Ralentissement du commerce en Eurasie : Astana invoque une lutte accrue contre la contrebande
ASTANA, Kazakhstan – Un ralentissement notable du commerce au sein de l’Union économique eurasienne (UEE) est actuellement observé, les autorités kazakhes et la Commission économique eurasienne (CEE) l’attribuant à un renforcement des mesures de lutte contre le trafic illégal de marchandises. Si les chiffres précis de la baisse ne sont pas encore disponibles publiquement, l’impact se fait sentir sur les flux commerciaux entre les pays membres – Kazakhstan, Russie, Biélorussie, Arménie et Kirghizistan.
L’UEE, créée en 2015, vise à favoriser l’intégration économique régionale en facilitant la circulation des biens, des services, du capital et de la main-d’œuvre. Elle représente un marché de plus de 180 millions de consommateurs et un PIB combiné dépassant les 2,2 billions de dollars, selon les données de la CEE. Le ralentissement actuel soulève des questions sur l’efficacité de l’union douanière et la capacité des pays membres à maintenir la fluidité des échanges tout en luttant contre les activités illégales.
“Nous constatons une augmentation des contrôles aux frontières et une application plus stricte des réglementations douanières,” explique Timur Zhussupov, analyste économique basé à Astana. “Bien que la lutte contre la contrebande soit essentielle, il est crucial de trouver un équilibre pour ne pas entraver le commerce légitime et la croissance économique.”
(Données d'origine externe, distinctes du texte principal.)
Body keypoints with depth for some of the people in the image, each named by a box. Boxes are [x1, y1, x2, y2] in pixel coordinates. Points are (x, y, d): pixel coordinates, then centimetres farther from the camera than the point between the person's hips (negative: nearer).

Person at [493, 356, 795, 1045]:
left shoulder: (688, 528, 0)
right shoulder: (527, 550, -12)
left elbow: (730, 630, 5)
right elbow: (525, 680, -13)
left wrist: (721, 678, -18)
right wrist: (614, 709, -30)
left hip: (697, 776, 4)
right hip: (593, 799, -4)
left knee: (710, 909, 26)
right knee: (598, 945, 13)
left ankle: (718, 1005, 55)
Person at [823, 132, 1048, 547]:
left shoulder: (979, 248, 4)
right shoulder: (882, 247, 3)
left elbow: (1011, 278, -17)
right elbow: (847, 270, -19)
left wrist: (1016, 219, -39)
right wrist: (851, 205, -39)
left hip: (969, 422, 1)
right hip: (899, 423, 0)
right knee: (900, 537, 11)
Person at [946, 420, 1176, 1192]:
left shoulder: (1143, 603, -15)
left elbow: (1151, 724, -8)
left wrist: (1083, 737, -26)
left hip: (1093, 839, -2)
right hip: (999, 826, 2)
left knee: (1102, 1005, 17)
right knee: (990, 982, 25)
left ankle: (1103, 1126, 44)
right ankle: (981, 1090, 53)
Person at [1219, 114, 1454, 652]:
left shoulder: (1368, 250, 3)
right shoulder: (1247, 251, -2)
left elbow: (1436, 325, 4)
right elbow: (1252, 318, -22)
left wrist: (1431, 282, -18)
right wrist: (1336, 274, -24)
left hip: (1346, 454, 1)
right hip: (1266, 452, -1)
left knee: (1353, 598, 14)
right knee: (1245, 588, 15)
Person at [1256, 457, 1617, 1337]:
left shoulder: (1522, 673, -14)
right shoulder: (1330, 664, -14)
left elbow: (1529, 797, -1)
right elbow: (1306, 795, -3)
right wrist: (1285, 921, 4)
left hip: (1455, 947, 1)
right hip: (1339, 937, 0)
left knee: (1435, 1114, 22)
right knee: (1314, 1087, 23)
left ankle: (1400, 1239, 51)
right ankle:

Les autorités kazakhes n’ont pas précisé la nature des marchandises illégalement trafiquées, mais des sources proches de l’administration douanière évoquent une augmentation des tentatives de fraude et de contournement des règles d’origine pour éviter les droits de douane. Le Kazakhstan, en tant que plus grande économie d’Asie centrale, joue un rôle central dans les chaînes d’approvisionnement régionales et est particulièrement vulnérable aux flux illicites.
Ce ralentissement intervient dans un contexte économique mondial incertain, marqué par les tensions géopolitiques et les perturbations des chaînes d’approvisionnement. Selon un rapport récent de la Banque mondiale, la croissance économique dans la région de l’Europe et de l’Asie centrale devrait ralentir à 2,6 % en 2024, contre 3,1 % l’année précédente.
La CEE a annoncé qu’elle travaille en étroite collaboration avec les États membres pour identifier les goulots d’étranglement et mettre en œuvre des mesures visant à faciliter le commerce tout en renforçant la sécurité des frontières. Ces mesures pourraient inclure la numérisation des procédures douanières, l’amélioration de la coopération entre les services de douane et l’investissement dans des technologies de pointe pour la détection de la contrebande.
[Intégration potentielle d’une vidéo YouTube expliquant le fonctionnement de l’UEE ou d’un post Instagram illustrant les contrôles douaniers aux frontières kazakhes. Exemple : “Un aperçu des contrôles douaniers à la frontière kazakhe : [Lien vers une vidéo YouTube pertinente]”]
L’impact de ce ralentissement sur les consommateurs et les entreprises de la région reste à évaluer. Une prolongation de la situation pourrait entraîner une augmentation des prix, une diminution de la disponibilité des produits et une perte de compétitivité pour les entreprises locales. Le suivi attentif de l’évolution de la situation et la mise en œuvre de solutions efficaces sont donc essentiels pour préserver l’intégrité de l’UEE et assurer la prospérité économique de ses membres.